### Task description
Skip the images; return every entry exactly.

Saved data entries
■ ■ ■

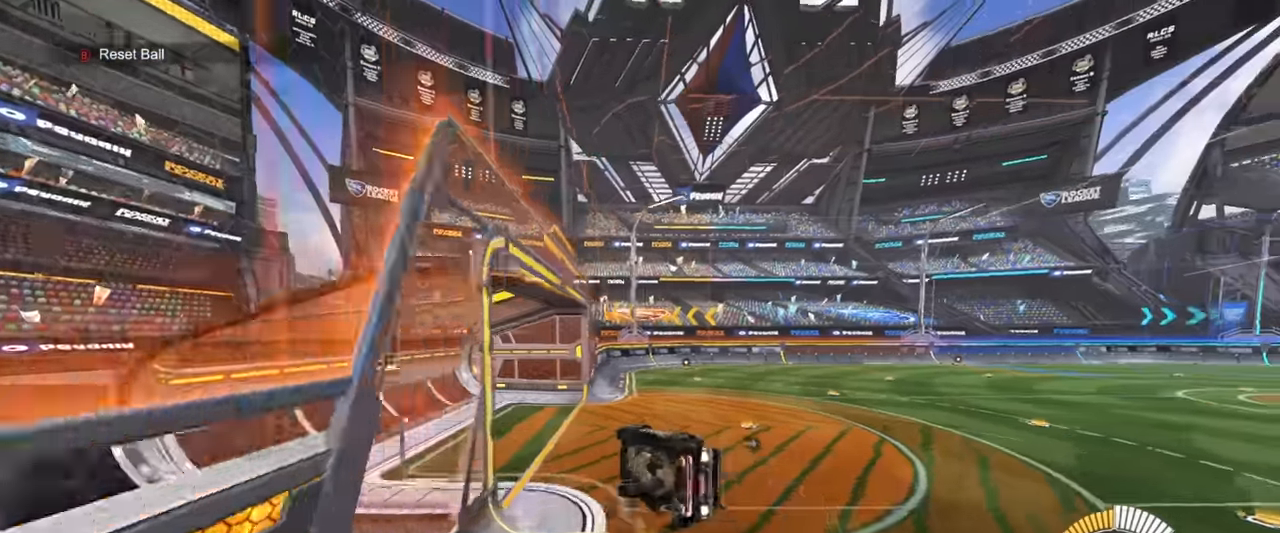
{"buttons": ["SQUARE"], "left_stick": "left", "events": [[167, "R1", "up"], [233, "SQUARE", "down"], [233, "left_stick", "down-left"], [383, "left_stick", "left"]]}
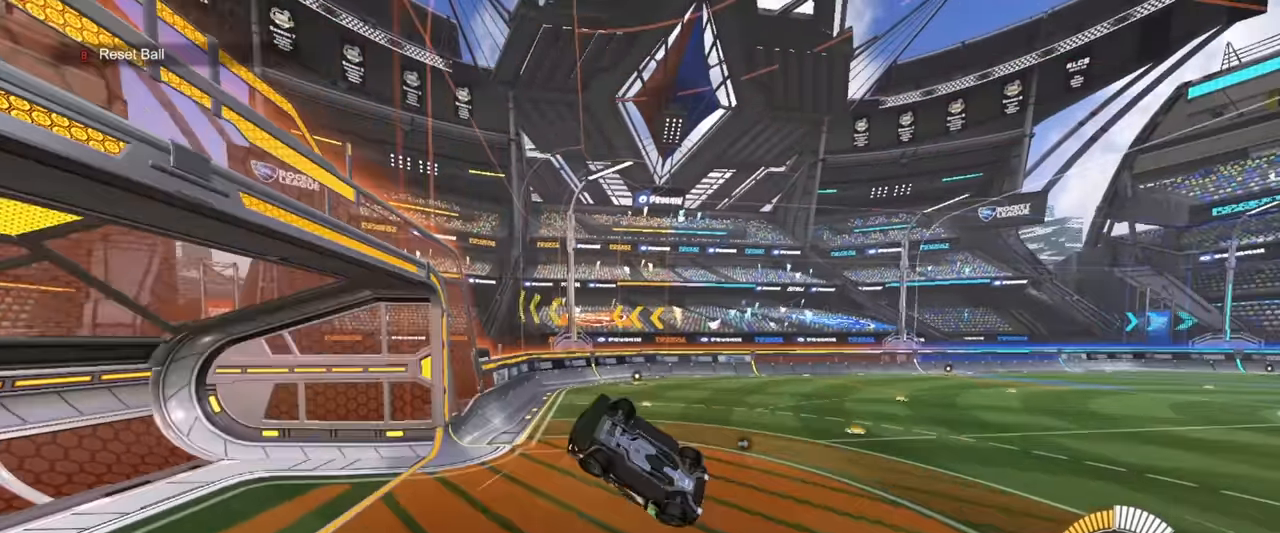
{"buttons": [], "left_stick": "up-right", "events": [[100, "left_stick", "up"], [267, "SQUARE", "up"], [350, "left_stick", "center"], [483, "left_stick", "up-right"]]}
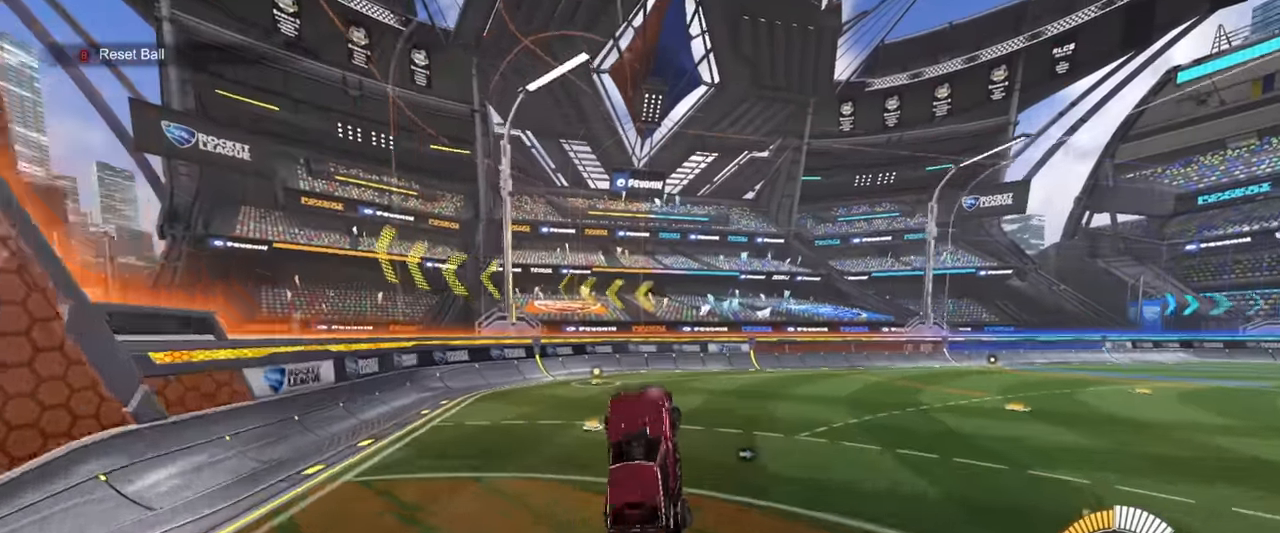
{"buttons": ["R1", "R2"], "left_stick": "right", "events": [[200, "left_stick", "right"], [250, "R2", "down"], [333, "R1", "down"]]}
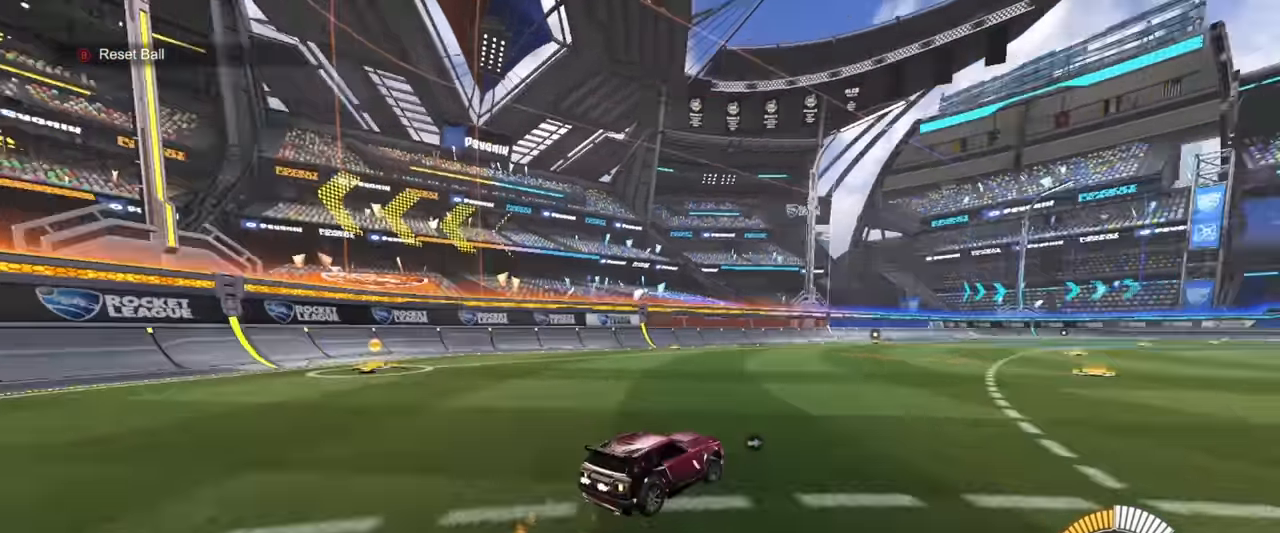
{"buttons": ["R2"], "left_stick": "center", "events": [[17, "R1", "up"], [133, "left_stick", "center"]]}
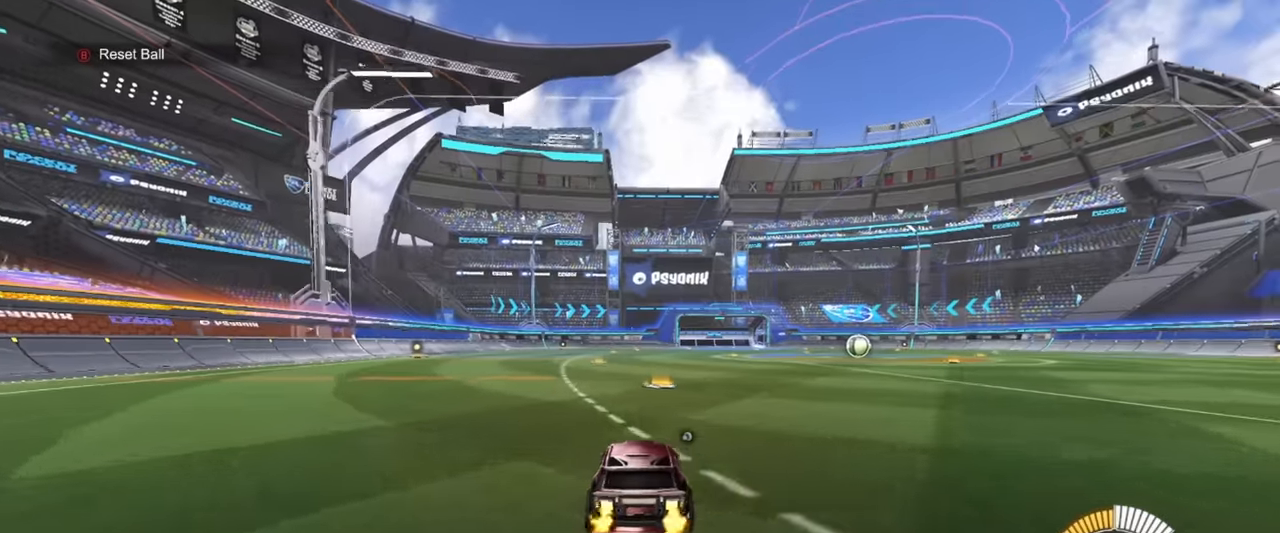
{"buttons": ["R1", "R2"], "left_stick": "down-right", "events": [[150, "left_stick", "up-right"], [166, "CROSS", "down"], [166, "R1", "down"], [250, "CROSS", "up"], [283, "CROSS", "down"], [300, "left_stick", "down-right"], [450, "CROSS", "up"]]}
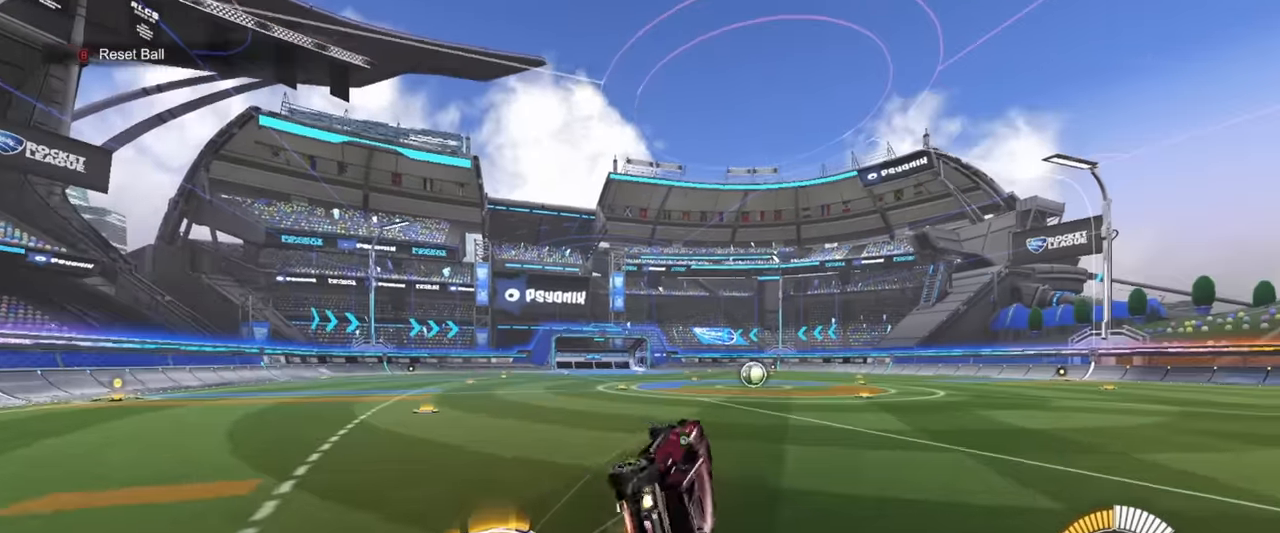
{"buttons": ["CROSS"], "left_stick": "down-left", "events": [[116, "left_stick", "right"], [183, "R1", "up"], [183, "R2", "up"], [283, "SQUARE", "down"], [333, "left_stick", "down-right"], [383, "SQUARE", "up"], [416, "CROSS", "down"], [433, "left_stick", "center"], [483, "left_stick", "down-left"]]}
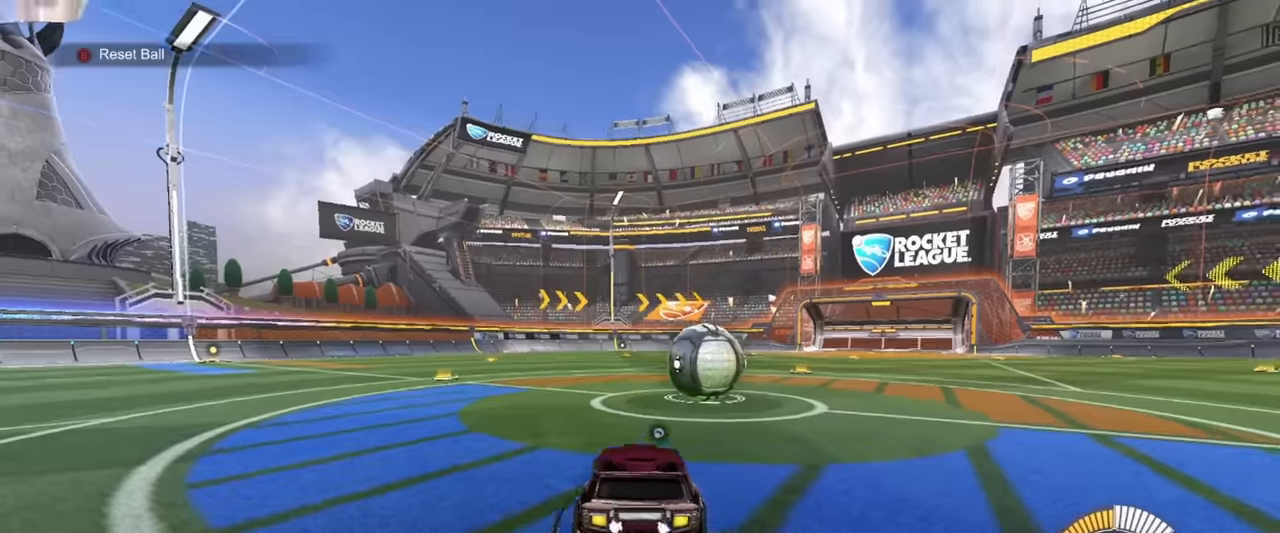
{"buttons": ["R1"], "left_stick": "up-right", "events": [[83, "left_stick", "down"], [116, "CROSS", "up"], [216, "left_stick", "left"], [266, "left_stick", "center"], [283, "R1", "down"], [416, "left_stick", "right"], [500, "left_stick", "up-right"]]}
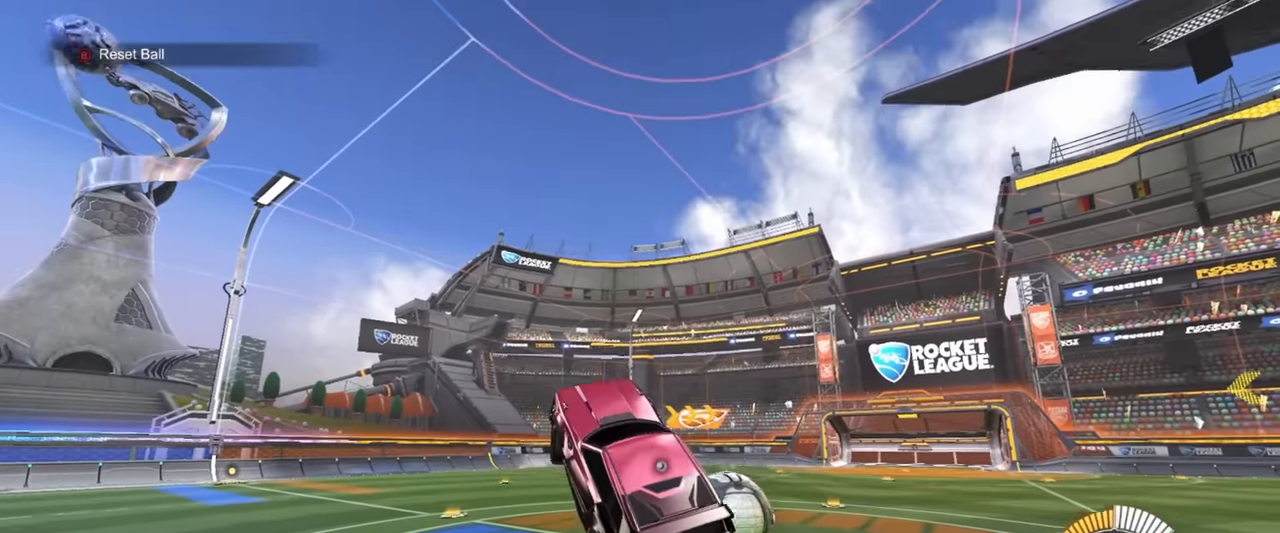
{"buttons": [], "left_stick": "left", "events": [[16, "left_stick", "right"], [33, "R1", "up"], [50, "left_stick", "up-left"], [166, "left_stick", "center"], [216, "left_stick", "right"], [266, "R1", "down"], [366, "L1", "down"], [433, "R1", "up"], [433, "left_stick", "left"], [466, "L1", "up"]]}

■ ■ ■

### The answer
{"buttons": ["SQUARE"], "left_stick": "left", "events": [[167, "R1", "up"], [233, "SQUARE", "down"], [233, "left_stick", "down-left"], [383, "left_stick", "left"]]}
{"buttons": [], "left_stick": "up-right", "events": [[100, "left_stick", "up"], [267, "SQUARE", "up"], [350, "left_stick", "center"], [483, "left_stick", "up-right"]]}
{"buttons": ["R1", "R2"], "left_stick": "right", "events": [[200, "left_stick", "right"], [250, "R2", "down"], [333, "R1", "down"]]}
{"buttons": ["R2"], "left_stick": "center", "events": [[17, "R1", "up"], [133, "left_stick", "center"]]}
{"buttons": ["R1", "R2"], "left_stick": "down-right", "events": [[150, "left_stick", "up-right"], [166, "CROSS", "down"], [166, "R1", "down"], [250, "CROSS", "up"], [283, "CROSS", "down"], [300, "left_stick", "down-right"], [450, "CROSS", "up"]]}
{"buttons": ["CROSS"], "left_stick": "down-left", "events": [[116, "left_stick", "right"], [183, "R1", "up"], [183, "R2", "up"], [283, "SQUARE", "down"], [333, "left_stick", "down-right"], [383, "SQUARE", "up"], [416, "CROSS", "down"], [433, "left_stick", "center"], [483, "left_stick", "down-left"]]}
{"buttons": ["R1"], "left_stick": "up-right", "events": [[83, "left_stick", "down"], [116, "CROSS", "up"], [216, "left_stick", "left"], [266, "left_stick", "center"], [283, "R1", "down"], [416, "left_stick", "right"], [500, "left_stick", "up-right"]]}
{"buttons": [], "left_stick": "left", "events": [[16, "left_stick", "right"], [33, "R1", "up"], [50, "left_stick", "up-left"], [166, "left_stick", "center"], [216, "left_stick", "right"], [266, "R1", "down"], [366, "L1", "down"], [433, "R1", "up"], [433, "left_stick", "left"], [466, "L1", "up"]]}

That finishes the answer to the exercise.